A squat, bent, almost gnomelike figure, neither old nor young, with a round, bald head and a hawklike nose, broken, then badly repaired, was standing at the far end of the nave, his once-powerful arms held low, his twisted hands clasped together over his belly in a kind of sinewy Gordian knot. His black eyes, as hard and sharp as a crow’s, were fixed on Dalton.
Mirko Belajic was slumped on the floor behind him, his back up against the Communion rail, his thick legs sprawled out across the green-and-white marble tiles, his Briony topcoat in a heap at his side. In the glimmer of the candles, Dalton could see a sheen of sweat on Belajic’s fat cheeks and the rapid rising and falling of his chest. His s
hirt had been pulled back from the bullet wound in his chest. Someone, presumably the gnomelike figure at the foot of the altar, had put a makeshift compression bandage over the entrance wound. There was, of course, no exit wound.
That was the whole idea with the Ruger .22.
Dalton looked down at the Ruger in the bloody glove on his right hand, did a brief press check, drew in a long breath, let it out slowly, and began to cross the long, bare expanse of marble, the soft leather of his shoes soundless against the floor, his eyes scanning the clerestories above the rows of pillars on either side of the nave, the choir loft at the back of the nave, the lady chapel to the right of the main altar, the modest reliquary to the left, even the confessionals, low and huddled wooden huts hard up against the stone walls.

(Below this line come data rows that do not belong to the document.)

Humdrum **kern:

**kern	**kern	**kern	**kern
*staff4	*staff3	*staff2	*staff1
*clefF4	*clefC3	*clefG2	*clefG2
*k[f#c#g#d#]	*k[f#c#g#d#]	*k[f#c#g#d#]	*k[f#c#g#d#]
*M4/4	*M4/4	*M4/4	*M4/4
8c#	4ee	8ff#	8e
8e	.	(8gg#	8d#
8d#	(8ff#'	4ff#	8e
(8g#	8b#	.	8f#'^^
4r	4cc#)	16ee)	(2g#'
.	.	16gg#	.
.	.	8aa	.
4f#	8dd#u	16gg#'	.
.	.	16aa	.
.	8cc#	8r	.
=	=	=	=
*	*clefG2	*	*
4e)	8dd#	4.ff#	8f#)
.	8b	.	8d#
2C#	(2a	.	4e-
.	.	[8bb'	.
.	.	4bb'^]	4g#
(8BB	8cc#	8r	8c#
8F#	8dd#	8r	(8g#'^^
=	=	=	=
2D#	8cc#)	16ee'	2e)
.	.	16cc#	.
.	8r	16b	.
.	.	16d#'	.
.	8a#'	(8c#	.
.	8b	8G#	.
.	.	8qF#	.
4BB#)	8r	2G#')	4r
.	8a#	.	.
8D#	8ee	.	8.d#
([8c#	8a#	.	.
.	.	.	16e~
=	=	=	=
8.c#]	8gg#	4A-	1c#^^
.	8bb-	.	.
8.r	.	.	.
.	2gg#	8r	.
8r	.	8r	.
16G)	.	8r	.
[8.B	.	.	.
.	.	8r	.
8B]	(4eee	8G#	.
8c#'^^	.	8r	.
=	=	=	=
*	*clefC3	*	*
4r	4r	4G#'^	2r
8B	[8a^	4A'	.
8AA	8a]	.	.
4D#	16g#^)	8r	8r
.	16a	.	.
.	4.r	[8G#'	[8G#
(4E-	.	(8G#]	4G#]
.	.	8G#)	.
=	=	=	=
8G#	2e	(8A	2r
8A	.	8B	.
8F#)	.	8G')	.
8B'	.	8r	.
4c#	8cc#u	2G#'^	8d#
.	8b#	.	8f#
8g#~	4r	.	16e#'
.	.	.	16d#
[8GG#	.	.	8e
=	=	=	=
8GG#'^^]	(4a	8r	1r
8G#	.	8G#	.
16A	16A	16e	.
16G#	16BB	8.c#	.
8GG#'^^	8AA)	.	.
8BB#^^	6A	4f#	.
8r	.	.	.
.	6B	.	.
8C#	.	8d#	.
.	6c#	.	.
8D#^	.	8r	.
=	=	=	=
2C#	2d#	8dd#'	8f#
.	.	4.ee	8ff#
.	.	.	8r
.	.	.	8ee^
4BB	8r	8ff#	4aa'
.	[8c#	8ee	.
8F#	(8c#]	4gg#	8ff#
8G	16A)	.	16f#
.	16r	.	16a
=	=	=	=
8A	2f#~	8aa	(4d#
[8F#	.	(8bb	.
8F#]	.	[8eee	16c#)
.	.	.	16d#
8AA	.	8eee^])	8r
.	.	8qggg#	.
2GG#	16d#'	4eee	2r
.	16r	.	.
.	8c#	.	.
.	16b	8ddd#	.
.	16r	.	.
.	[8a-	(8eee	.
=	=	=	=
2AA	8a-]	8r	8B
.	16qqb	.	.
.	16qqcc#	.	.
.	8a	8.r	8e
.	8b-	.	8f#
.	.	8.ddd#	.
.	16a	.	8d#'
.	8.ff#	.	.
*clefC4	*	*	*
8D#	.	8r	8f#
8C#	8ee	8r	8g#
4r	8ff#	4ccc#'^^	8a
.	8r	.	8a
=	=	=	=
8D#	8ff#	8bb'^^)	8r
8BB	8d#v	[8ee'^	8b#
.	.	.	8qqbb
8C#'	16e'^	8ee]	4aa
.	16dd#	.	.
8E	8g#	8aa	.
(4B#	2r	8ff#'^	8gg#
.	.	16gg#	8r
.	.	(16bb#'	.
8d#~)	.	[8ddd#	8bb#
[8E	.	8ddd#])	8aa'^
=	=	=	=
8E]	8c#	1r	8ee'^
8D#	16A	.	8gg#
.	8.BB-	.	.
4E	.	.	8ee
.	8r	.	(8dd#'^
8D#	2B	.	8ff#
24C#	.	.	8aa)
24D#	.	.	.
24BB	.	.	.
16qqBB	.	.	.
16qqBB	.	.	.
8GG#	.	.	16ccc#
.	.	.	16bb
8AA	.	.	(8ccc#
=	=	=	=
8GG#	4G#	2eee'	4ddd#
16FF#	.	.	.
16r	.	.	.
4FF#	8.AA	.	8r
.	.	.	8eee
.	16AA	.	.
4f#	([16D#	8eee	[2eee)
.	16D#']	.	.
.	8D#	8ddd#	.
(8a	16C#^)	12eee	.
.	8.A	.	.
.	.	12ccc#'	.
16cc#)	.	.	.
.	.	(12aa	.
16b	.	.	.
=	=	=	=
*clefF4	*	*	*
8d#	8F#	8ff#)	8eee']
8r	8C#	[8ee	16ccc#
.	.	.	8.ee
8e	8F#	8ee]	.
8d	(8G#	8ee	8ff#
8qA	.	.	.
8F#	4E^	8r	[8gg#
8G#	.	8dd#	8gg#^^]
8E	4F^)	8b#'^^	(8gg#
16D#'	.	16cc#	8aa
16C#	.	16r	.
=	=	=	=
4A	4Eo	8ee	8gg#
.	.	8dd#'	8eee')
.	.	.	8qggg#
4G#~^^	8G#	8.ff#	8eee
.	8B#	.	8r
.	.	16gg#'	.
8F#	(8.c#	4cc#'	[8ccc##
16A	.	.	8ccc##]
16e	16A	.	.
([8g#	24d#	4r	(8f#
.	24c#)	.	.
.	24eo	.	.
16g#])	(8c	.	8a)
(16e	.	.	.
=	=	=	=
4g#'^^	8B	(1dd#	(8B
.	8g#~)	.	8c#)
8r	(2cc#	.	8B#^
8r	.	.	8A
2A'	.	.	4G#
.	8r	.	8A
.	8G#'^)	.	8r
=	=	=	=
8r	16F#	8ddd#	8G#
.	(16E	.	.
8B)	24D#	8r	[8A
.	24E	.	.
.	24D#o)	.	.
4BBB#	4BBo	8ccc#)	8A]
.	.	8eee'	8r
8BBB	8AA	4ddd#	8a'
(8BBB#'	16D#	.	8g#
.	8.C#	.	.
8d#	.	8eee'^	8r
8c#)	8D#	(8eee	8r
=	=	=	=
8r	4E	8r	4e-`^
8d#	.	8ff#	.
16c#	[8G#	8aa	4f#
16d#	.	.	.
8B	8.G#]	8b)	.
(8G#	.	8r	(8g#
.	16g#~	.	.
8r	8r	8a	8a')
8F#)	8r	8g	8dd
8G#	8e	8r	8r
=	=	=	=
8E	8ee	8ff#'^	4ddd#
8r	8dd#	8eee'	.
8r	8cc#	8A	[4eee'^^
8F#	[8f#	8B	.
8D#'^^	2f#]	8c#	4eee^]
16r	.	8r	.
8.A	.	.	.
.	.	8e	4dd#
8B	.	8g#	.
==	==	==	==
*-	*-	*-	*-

It felt as if they were alone, but he kept the Ruger ready, his attention now centering on the bent figure waiting patiently for him at the altar rail. He knew the man well, and the man knew him, although neither of them spoke until they were a few feet apart.
“Micah,” said Issadore Galan, his voice a soft croak, “you are hurt.”
Dalton smiled at Galan, whose presence here, although inconvenient, could not have been a surprise. Issadore Galan was Major Alessio Brancati’s security chief, essentially the intelligence arm of Brancati’s Carabinieri detachment for Venice, Siena, Cortona, and Florence.
Once a member of the Mossad, Galan had come by his crumpled body and battered face during several months of captivity with the Jordanians in the late eighties. The fingers of his hand had been broken many times . . . broken with hammers. Other obscene atrocities had been performed, not so much for the extraction of useful information—which, from a man such as Galan, was unlikely—but rather for the sheer joy some modern young Islamic men take in delivering pain to a helpless infidel body.